Because ammonites and their close relatives are extinct, little is known about their way of life. Their soft body parts are very rarely preserved in any detail. Nonetheless, much has been worked out by examining ammonoid shells and by using models of these shells in water tanks.
Many ammonoids probably lived in the open water of ancient seas, rather than at the sea bottom, because their fossils are often found in rocks laid down under conditions where no bottom-dwelling life is found. Many of them (such as Oxynoticeras) are thought to have been good swimmers, with flattened, discus-shaped, streamlined shells, although some ammonoids were less effective swimmers and were likely to have been slow-swimming bottom-dwellers. Synchrotron analysis of an aptychophoran ammonite revealed remains of isopod and mollusc larvae in its buccal cavity, indicating at least this kind of ammonite fed on plankton. They may have avoided predation by squirting ink, much like modern cephalopods; ink is occasionally preserved in fossil specimens.
The soft body of the creature occupied the largest segments of the shell at the end of the coil.

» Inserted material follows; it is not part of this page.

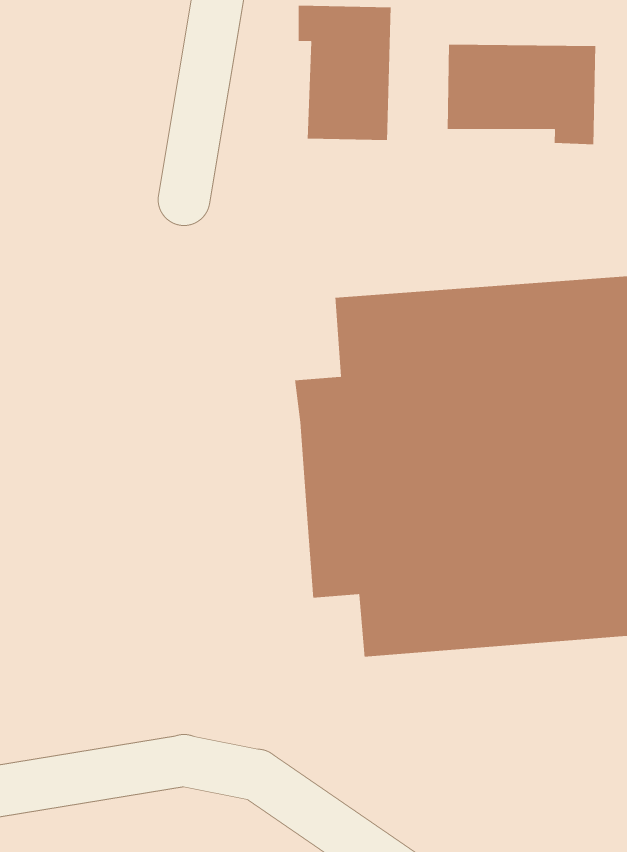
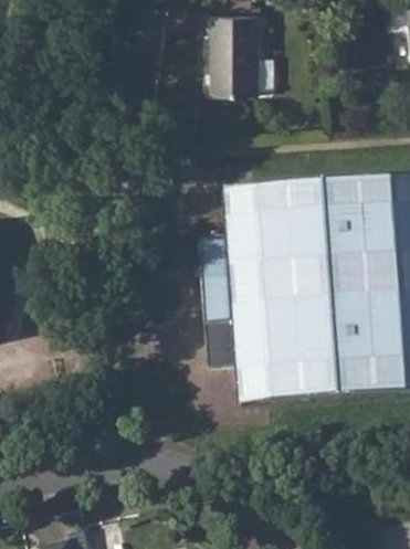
building: [447,44,596,145] -> none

The smaller earlier segments were walled off and the animal could maintain its buoyancy by filling them with gas. Thus, the smaller sections of the coil would have floated above the larger sections.
Many ammonite shells have been found with round holes once interpreted as a result of limpets attaching themselves to the shells. However, the triangular formation of the holes, their size and shape, and their presence on both sides of the shells, corresponding to the upper and lower jaws, is more likely evidence of the bite of a medium-sized mosasaur preying upon ammonites.
Some ammonites appear to have lived in cold seeps and even reproduced there.